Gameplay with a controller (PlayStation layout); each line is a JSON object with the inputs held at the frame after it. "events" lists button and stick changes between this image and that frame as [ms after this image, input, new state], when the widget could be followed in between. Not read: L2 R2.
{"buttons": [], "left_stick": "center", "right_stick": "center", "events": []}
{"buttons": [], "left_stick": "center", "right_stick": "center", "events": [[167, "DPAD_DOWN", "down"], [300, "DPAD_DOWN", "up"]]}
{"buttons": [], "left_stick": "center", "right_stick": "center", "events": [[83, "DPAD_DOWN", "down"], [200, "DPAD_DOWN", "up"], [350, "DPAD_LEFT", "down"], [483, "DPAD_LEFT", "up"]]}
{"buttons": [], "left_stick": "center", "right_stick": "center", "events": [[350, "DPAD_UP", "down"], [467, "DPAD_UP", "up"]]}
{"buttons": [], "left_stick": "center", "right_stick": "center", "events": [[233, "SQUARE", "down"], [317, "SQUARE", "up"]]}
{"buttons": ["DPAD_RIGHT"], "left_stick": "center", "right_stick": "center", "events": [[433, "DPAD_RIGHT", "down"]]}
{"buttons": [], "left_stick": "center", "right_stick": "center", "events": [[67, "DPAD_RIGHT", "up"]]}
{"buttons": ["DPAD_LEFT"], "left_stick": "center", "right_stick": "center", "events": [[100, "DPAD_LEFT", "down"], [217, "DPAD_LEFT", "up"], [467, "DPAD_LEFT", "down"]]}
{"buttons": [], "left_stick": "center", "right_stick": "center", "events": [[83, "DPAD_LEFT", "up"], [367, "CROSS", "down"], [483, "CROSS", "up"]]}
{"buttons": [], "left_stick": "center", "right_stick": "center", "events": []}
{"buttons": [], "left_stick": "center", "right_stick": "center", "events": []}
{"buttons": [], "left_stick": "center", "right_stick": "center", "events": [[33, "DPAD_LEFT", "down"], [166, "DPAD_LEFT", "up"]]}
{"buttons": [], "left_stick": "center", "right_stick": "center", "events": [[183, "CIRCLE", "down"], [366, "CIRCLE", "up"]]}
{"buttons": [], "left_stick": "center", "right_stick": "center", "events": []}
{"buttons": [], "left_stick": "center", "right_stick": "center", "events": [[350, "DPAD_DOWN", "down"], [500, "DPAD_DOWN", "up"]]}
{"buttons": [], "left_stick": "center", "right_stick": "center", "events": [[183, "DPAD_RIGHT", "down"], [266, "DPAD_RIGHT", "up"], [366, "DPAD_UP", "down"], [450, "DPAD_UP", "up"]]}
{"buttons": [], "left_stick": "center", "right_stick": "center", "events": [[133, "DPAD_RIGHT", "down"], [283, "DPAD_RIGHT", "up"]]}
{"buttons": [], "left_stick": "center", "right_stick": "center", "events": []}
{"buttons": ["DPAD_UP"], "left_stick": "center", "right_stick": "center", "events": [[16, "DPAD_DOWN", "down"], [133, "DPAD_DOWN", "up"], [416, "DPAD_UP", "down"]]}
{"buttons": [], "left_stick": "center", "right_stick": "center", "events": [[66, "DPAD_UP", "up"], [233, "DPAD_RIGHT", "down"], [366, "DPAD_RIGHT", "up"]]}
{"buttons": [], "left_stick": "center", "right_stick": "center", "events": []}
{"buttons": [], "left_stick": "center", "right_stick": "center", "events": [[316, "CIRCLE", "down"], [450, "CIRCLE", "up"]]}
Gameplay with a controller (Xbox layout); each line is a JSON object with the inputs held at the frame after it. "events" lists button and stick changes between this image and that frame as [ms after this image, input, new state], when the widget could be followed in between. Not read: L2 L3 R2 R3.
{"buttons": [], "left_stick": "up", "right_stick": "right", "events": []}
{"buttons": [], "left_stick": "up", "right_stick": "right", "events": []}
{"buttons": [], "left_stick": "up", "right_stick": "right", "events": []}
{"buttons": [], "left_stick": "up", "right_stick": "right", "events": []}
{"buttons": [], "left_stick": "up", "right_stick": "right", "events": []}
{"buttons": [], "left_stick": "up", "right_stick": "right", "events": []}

-.-.-

Which lines of the material contain "CIRCLE"? List them.

{"buttons": [], "left_stick": "center", "right_stick": "center", "events": [[183, "CIRCLE", "down"], [366, "CIRCLE", "up"]]}
{"buttons": [], "left_stick": "center", "right_stick": "center", "events": [[316, "CIRCLE", "down"], [450, "CIRCLE", "up"]]}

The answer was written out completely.